Data Transfers
Upload
To upload data from your local file system to iRODS simply use the upload function. To determine paths, we recommend to use pathlib.Path for local paths and ibridges.IrodsPath for iRODS paths.
In the example below we transfer a file or a folder to a new collection new_coll. The new collection will be created on the fly.
Note
If you transfer data to a destination folder or collection for which the path does not already exist, the missing folders or collections will NOT be created and the command will fail with the respective error message. Please use IrodsPath.create_collection or pathlib.Path.mkdir(parents=True, exist_ok=True) to create the destination before the upload or download.
from ibridges import upload
from ibridges import IrodsPath
from pathlib import Path
local_path = Path("/path/to the/data/to/upload")
irods_path = IrodsPath(session, '~', 'new_coll')
upload(session, local_path, irods_path)
The new collection will be created on the fly. Please note, that this is not true for new nested collections. Please note that the automatic creation of new collections does not work when they are nested. I.e. you will receive the following exception.
irods_path = IrodsPath(session, '~', 'new_coll', 'new_subcoll', 'new')
CAT_UNKNOWN_COLLECTION: collection '/nluu12p/home/research-test-christine/new_coll1/new_subcoll' is unknown
The output of a successful upload is:
{
'create_dir': set(),
'create_collection': set(),
'upload': [(PosixPath('/Users/christine/demofile.txt'),
IrodsPath(/, <zone_name>, home, <user or group>, new_coll1))],
'download': [],
'resc_name': '',
'options': None
}
Note
All of the data transfer functions return a python dictionary summarising the changes. With the option dry_run=True you can retrieve them before the actual data transfer.
The dictionary above summarises the changes. In case of an upload, it will list the created collections, in case you upload a directory with subdirectories; and it will list which file was uploaded to which iRODS path.
If you want to explicitly overwrite existing data, you need to set the overwrite=True parameter. By default no existing data will be overwritten.
Download
The download function works similar to the upload function. Simply define your iRODS path you would like to download and a local destination path.
from ibridges import download
from ibridges import IrodsPath
from pathlib import Path
local_path = Path("/destination/location/for/the/data")
irods_path = IrodsPath(session, '~', 'new_coll')
download(session, irods_path, local_path)
Again you will receive a dictionary with changes, which you can also retrieve beforehand with the option dry_run=True.
As above, existing local data will not be overwritten. Please use the option overwrite=True if you want to overwrite your local data.
Synchronisation
Please see: Synchronisation.
Streaming data objects
With the python-irodsclient which iBridges is built on, we can open the file inside of a data object as a stream and process the content without downloading the data.
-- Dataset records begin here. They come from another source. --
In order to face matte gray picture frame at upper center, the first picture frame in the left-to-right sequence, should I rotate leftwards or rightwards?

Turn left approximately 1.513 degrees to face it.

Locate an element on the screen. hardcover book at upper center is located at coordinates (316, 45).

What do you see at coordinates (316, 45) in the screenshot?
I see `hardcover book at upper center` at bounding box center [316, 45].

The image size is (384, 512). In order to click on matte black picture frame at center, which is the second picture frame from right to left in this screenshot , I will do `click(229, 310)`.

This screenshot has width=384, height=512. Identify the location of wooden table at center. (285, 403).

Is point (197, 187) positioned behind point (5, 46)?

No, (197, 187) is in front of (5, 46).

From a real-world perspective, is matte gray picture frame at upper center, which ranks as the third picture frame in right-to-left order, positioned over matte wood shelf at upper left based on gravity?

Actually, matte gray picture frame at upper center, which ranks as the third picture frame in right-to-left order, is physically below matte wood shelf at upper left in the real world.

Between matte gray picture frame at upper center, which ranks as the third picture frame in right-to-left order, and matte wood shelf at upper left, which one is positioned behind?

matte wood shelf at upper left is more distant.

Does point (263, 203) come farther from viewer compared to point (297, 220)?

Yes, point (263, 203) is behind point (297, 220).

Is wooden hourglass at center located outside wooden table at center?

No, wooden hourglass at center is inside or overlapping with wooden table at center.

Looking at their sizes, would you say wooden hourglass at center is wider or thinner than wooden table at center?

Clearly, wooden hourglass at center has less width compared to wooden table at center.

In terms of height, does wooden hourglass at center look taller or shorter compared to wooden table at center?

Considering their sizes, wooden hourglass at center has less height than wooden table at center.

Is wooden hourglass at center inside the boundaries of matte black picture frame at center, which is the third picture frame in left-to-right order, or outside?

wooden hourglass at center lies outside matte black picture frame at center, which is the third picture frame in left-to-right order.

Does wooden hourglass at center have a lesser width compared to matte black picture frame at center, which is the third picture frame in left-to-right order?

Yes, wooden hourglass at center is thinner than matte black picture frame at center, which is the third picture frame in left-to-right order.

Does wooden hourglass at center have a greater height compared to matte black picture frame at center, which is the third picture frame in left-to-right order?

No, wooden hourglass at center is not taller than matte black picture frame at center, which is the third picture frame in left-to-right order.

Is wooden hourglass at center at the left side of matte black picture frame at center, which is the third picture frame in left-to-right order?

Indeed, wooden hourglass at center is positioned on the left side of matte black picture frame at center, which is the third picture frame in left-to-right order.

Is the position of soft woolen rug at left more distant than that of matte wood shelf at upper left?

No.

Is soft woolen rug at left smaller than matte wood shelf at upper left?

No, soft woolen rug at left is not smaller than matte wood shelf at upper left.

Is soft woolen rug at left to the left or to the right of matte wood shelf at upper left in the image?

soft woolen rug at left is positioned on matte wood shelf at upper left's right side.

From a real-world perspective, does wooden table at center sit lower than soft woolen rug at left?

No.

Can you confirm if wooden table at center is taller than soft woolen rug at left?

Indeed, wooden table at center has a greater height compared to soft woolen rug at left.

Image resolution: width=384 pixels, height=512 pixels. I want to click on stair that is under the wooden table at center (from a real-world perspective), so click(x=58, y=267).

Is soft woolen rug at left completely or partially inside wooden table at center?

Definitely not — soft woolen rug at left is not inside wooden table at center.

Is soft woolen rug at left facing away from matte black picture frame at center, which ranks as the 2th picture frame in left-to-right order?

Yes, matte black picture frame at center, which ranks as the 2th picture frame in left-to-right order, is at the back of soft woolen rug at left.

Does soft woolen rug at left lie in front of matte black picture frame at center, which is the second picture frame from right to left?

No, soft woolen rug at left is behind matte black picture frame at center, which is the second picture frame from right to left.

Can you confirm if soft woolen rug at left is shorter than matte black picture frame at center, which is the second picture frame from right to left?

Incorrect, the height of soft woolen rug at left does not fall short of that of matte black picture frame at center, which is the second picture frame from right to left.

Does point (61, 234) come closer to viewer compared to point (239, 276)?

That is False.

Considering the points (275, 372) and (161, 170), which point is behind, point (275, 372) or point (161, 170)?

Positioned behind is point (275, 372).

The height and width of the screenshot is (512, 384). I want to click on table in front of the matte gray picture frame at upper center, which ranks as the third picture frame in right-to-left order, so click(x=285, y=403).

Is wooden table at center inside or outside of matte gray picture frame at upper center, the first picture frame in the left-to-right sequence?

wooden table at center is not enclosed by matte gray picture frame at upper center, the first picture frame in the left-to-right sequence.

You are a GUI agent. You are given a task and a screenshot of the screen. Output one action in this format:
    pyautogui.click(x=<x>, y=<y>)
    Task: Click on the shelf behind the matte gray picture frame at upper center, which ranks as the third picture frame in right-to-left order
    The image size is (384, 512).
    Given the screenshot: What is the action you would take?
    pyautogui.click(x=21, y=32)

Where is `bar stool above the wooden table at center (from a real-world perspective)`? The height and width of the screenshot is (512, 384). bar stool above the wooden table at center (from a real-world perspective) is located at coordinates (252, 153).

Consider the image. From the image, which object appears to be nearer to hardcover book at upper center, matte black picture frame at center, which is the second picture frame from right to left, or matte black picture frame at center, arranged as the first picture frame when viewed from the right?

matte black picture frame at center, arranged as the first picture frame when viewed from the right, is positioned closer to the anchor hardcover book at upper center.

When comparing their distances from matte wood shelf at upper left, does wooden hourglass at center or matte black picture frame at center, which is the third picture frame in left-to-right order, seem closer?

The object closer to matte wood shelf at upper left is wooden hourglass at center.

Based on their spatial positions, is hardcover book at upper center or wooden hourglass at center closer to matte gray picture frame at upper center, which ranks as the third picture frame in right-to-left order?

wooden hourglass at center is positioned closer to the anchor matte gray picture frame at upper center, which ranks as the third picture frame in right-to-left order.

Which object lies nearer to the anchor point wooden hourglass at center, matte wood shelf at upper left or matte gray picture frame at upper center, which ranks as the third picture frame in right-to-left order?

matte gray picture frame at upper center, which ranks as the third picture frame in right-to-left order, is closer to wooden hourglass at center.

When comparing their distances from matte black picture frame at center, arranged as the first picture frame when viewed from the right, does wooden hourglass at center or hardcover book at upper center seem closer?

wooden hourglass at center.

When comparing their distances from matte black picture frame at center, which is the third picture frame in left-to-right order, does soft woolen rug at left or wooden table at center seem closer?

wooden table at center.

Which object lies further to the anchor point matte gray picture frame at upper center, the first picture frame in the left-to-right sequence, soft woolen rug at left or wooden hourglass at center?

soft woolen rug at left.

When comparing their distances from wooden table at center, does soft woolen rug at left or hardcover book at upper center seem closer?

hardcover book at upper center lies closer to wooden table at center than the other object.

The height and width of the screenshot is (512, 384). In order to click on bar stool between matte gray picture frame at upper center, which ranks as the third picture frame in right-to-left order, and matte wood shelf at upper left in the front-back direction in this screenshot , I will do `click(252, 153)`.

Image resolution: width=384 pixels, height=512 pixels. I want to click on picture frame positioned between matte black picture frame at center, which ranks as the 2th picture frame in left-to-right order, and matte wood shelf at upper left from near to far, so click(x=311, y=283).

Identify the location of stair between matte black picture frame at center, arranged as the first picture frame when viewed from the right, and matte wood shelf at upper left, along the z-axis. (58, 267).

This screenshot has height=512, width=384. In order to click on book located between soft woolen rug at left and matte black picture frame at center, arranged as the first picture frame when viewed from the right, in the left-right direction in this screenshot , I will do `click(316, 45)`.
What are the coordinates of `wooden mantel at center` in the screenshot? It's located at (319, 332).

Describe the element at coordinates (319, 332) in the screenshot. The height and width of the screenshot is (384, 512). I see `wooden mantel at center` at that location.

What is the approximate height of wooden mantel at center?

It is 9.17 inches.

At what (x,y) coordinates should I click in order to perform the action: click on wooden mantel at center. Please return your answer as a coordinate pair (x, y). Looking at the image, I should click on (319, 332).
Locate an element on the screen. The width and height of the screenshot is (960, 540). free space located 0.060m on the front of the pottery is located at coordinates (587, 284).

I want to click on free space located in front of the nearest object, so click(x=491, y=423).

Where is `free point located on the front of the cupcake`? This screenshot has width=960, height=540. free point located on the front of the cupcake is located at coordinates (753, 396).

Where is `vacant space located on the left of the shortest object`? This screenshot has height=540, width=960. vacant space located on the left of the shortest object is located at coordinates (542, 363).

That works without any problems for textual data.
from ibrigdes import IrodsPath
obj_path = IrodsPath(session, "path", "to", "object")
content = ''
with obj_path.dataobject.open('r') as stream:
content = stream.read().decode()
Some python libraries allow to be instantiated directly from such a stream. This is supported by e.g. pandas, polars and whisper.
from io import StringIO
imort pandas as pd
df = None
with obj_path.dataobject.open('r') as stream:
df = pd.read_csv(StringIO(stream.read().decode()))
print(df)